= PROBLEMS AND TASKS =
**a)** In the gene technologies revision page, what temperature is the PCR mixture heated to in order to break hydrogen bonds?
**b)** Copy word for word the stretch of the gene technologies revision page from "Question 10" through "mRNA into cDNA.".

Tpic 8D: Genomes and Gene Technologies

Question 1

What is the name of the short lengths of single-stranded DNA used in PCR? [1]

Answer 1

1. Primers

Question 2

During PCR, the mixture is cooled from 95°C to 55°C.

Explain why. [1]

Answer 2

1. To allow joining of primers

Question 3

Explain the function of primers in PCR. [2]

Answer 3

1. To show enzyme where to start;
2. (Enzyme) needs starting strand to attach nucleotides to

Question 4

How many copies of each original DNA molecule would be present after 5 cycles of PCR? [1]

Answer 4

1. 32

Question 5

Describe and explain how the polymerase chain reaction (PCR) is used to amplify a DNA fragment. [4]

Answer 5

1. (Requires DNA fragment,) DNA polymerase, (DNA) nucleotides and primers;
2. Heat to 95°C to break hydrogen bonds (and separate strands);
3. Reduce temperature so primers bind to DNA/strands;
4. Increase temperature, DNA polymerase joins nucleotides (and repeat method)

Question 6

Describe how restriction endonuclease and DNA lipase are used to insert a gene into a plasmid. [2]

Answer 6

1. Restriction endonuclease cuts plasmid
   OR
   Restriction endonuclease produce ‘sticky ends’;
2. Lipase joins gene/DNA and plasmid
   OR
   Ligase joins ‘sticky ends’
   OR
   Ligase forms phosphodiester bonds

Question 7

Recombinant DNA technology can involve the transfer of fragments of human DNA into bacteria. The bacteria are then used to produce human protein.

Give two reasons why bacteria are able to use human DNA to produce human proteins. [2]

Answer 7

1. The genetic code is universal;
2. (The mechanism of) transcription is universal;
3. (The mechanism of) translation is universal

Question 8

Recombinant DNA technology can involve the transfer of fragments of human DNA into bacteria. The bacteria are then used to produce human protein.

Suggest and explain one reason why bacteria might not be able to produce every human protein. [1]

Answer 8

1. Bacteria cannot splice (pre-)mRNA, so cannot remove introns
   OR
   Bacteria do not have Golgi (apparatus), so cannot modify (proteins)

Question 9

Explain the purpose of marker genes. [1]

Answer 9

1. Allows detection of genetically modified cells/organisms

Question 10

A geneticist decided that it would be faster to create a gene using a gene machine than by using reverse transcriptase to convert mRNA into cDNA.

Suggest why the geneticist reached this conclusion. [1]

Answer 10

1. Faster to use gene machine than all the enzyme-catalysed reactions

Question 11

Suggest one advantage of using a plasmid with a gene the codes for a green fluorescent protein, that glows green under UV light. [1]

Answer 11

1. Can quickly identify transformed bacteria using UV light

Question 12

Suggest one reason why DNA replication stops in the polymerase chain reaction. [1]

Answer 12

1. Limited number of primers/nucleotides

= THE DATA =

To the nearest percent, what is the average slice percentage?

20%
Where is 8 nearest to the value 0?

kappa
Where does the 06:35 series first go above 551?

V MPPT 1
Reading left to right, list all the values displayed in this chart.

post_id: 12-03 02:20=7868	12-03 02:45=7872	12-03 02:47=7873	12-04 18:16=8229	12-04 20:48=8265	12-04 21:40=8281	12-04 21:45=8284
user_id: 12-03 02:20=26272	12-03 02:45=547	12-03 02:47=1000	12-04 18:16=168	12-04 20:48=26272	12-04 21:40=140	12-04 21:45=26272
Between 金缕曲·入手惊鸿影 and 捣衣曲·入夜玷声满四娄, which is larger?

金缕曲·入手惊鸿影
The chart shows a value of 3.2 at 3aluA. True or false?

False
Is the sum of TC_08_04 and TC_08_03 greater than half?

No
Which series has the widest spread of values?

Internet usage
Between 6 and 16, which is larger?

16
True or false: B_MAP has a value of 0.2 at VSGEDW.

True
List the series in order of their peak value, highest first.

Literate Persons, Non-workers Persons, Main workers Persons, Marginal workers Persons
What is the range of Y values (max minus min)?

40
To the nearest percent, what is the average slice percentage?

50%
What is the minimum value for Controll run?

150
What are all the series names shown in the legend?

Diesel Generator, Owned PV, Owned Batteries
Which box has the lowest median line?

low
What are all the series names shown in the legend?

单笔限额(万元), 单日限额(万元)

= SOLUTION LIST =
**a)** 95°C

**b)**
Question 10

A geneticist decided that it would be faster to create a gene using a gene machine than by using reverse transcriptase to convert mRNA into cDNA.